• [Given information]
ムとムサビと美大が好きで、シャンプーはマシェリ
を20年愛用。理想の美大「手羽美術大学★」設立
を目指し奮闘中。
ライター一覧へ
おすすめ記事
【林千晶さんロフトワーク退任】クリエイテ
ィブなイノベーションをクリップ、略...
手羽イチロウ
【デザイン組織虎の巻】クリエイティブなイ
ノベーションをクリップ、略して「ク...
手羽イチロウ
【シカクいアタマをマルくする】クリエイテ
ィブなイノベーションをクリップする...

• [Task requirements]
Render every line of the listing above as a Markdown table with the columns n and Line, giving each line a row number and leaving out blank lines.

• [Result for this task]
| n | Line |
|---|---|
| 1 | ムとムサビと美大が好きで、シャンプーはマシェリ |
| 2 | を20年愛用。理想の美大「手羽美術大学★」設立 |
| 3 | を目指し奮闘中。 |
| 4 | ライター一覧へ |
| 5 | おすすめ記事 |
| 6 | 【林千晶さんロフトワーク退任】クリエイテ |
| 7 | ィブなイノベーションをクリップ、略... |
| 8 | 手羽イチロウ |
| 9 | 【デザイン組織虎の巻】クリエイティブなイ |
| 10 | ノベーションをクリップ、略して「ク... |
| 11 | 手羽イチロウ |
| 12 | 【シカクいアタマをマルくする】クリエイテ |
| 13 | ィブなイノベーションをクリップする... |